MAKLUMATNEWS.com, PALEMBANG — Memasuki bulan ke dua tahun ini, Bursa Efek Indonesia (BEI) Kantor Perwakilan Sumatera Selatan (Sumsel) terus berupaya meningkat jumlah dan kualitas investor, apalagi saat ini potensi minat investor sedang dalam tren positif.

Dari data yang dihimpun di lapangan, pertumbuhan Sub Rekening Efek (SRE) investor wilayah Sumsel per Desember 2018 mencapai 42 persen. Kenaikan ini dari tahun sebelumnya mencapai 12.855 rekening tumbuh menjadi 17.695 rekening atau bertambah 5.247 di banding tahun sebelumnya.

Kepala Bursa Efek Indonesia (BEI) Kantor Perwakilan Sumatera Selatan Hari Mulyono mengatakan pegawai swasta saat ini mendominasi investor di wilayah Sumsel dengan persentase 35 persen, sementara pelajar dan Pegawai Negeri Sipil (PNS) sekitar 14 persen.

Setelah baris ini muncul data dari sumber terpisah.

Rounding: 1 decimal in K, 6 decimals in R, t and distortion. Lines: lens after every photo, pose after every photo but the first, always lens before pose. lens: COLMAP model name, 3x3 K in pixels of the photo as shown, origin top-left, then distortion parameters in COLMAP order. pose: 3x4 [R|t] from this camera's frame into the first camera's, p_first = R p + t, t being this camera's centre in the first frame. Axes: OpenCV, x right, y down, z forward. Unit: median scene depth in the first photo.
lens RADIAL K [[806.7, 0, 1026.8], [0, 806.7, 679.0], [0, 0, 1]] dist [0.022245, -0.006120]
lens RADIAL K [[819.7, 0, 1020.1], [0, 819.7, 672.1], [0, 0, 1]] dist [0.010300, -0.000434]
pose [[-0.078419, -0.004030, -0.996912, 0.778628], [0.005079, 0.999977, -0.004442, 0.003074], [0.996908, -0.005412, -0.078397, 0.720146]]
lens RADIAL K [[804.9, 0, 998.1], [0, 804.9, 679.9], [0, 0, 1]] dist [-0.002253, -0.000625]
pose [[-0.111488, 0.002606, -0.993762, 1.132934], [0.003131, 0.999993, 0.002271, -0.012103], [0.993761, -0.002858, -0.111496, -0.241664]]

Jika melihat pertumbuhan pasar modal di Sumsel sendiri, papar Hari, saat ini memang bertumbuh cukup menggembirakan. Dahulu waktu BEI hadir di Sumsel tahun 2005, jumlah investor baru sektiar 800 investor namun saat ini sudah mulai mengalami peningkatan signfikan.

Pertumbuhan investor juga dapat dilihat dari Single Investor Identification (SID) yang aktif pada 2017 mencapai 10.522, namun saat ini sudah mencapai 14.855 investor yang aktif. “Saat ini Kota Palembang mendominasi, dari SID yang aktif transaksi 10.490 investor berasal dari Palembang,” katanya.

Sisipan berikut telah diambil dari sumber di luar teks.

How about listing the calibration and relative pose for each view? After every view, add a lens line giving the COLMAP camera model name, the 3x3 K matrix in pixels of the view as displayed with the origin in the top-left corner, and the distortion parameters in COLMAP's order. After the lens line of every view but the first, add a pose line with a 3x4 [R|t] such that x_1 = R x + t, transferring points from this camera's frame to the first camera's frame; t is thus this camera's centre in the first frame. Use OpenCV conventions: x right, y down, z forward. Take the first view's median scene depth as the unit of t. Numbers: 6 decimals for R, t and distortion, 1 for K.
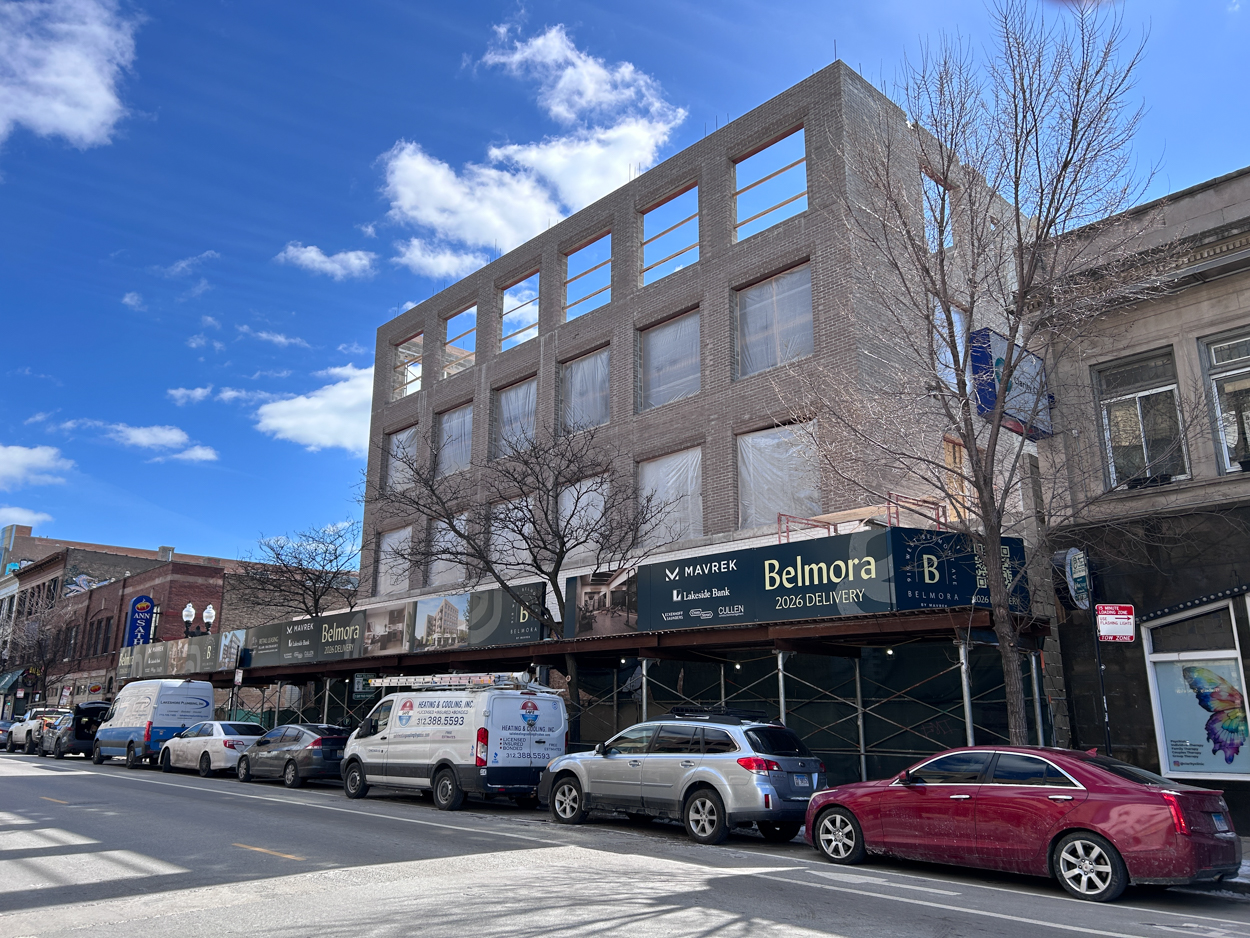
lens RADIAL K [[950.0, 0, 625.0], [0, 950.0, 469.0], [0, 0, 1]] dist [0.146786, -0.214618]
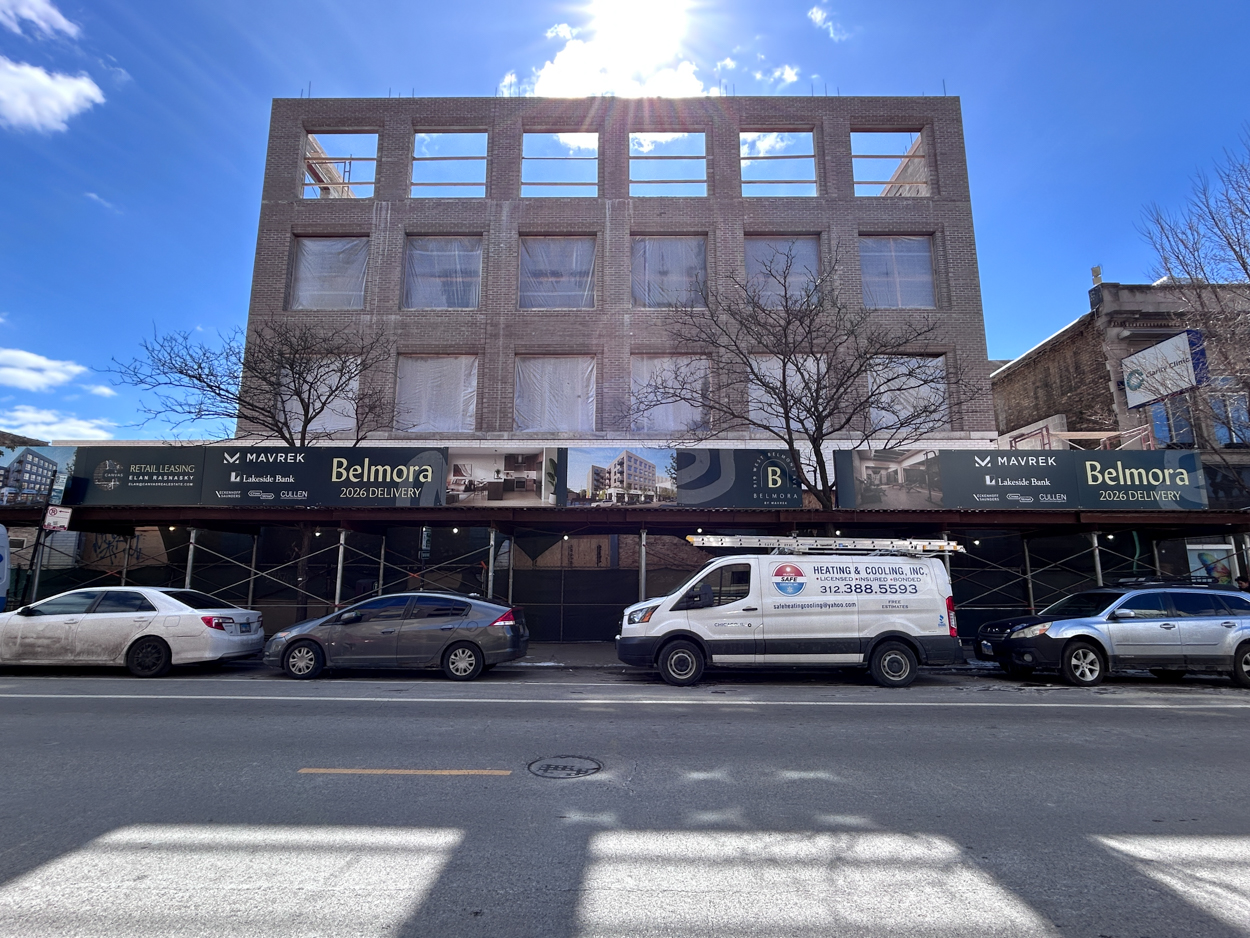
lens RADIAL K [[603.0, 0, 624.8], [0, 603.0, 486.7], [0, 0, 1]] dist [-0.002908, -0.000363]
pose [[0.679383, 0.110618, 0.725398, -0.580037], [-0.184245, 0.982618, 0.022715, 0.155982], [-0.710276, -0.149083, 0.687955, 0.622647]]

Dia tidak menampik sejumlah kabupaten dan kota lainnya di Sumsel masih belum menggeliat, namun kini sudah mulai mengenal dan berminat menjadi investor pasar saham, seperti di Kabupaten di Muara Enim yang kini sudah mencapai 956 investor dan 852 investor ini aktif bertransaksi.

“Kabupaten Muara Enim, Lubuk Linggau, Ogan Komering Ulu dan Prabumulih sudah mulai banyak yang menjadi investor saham dan cukup aktif dalam transaksi,” tukas dia.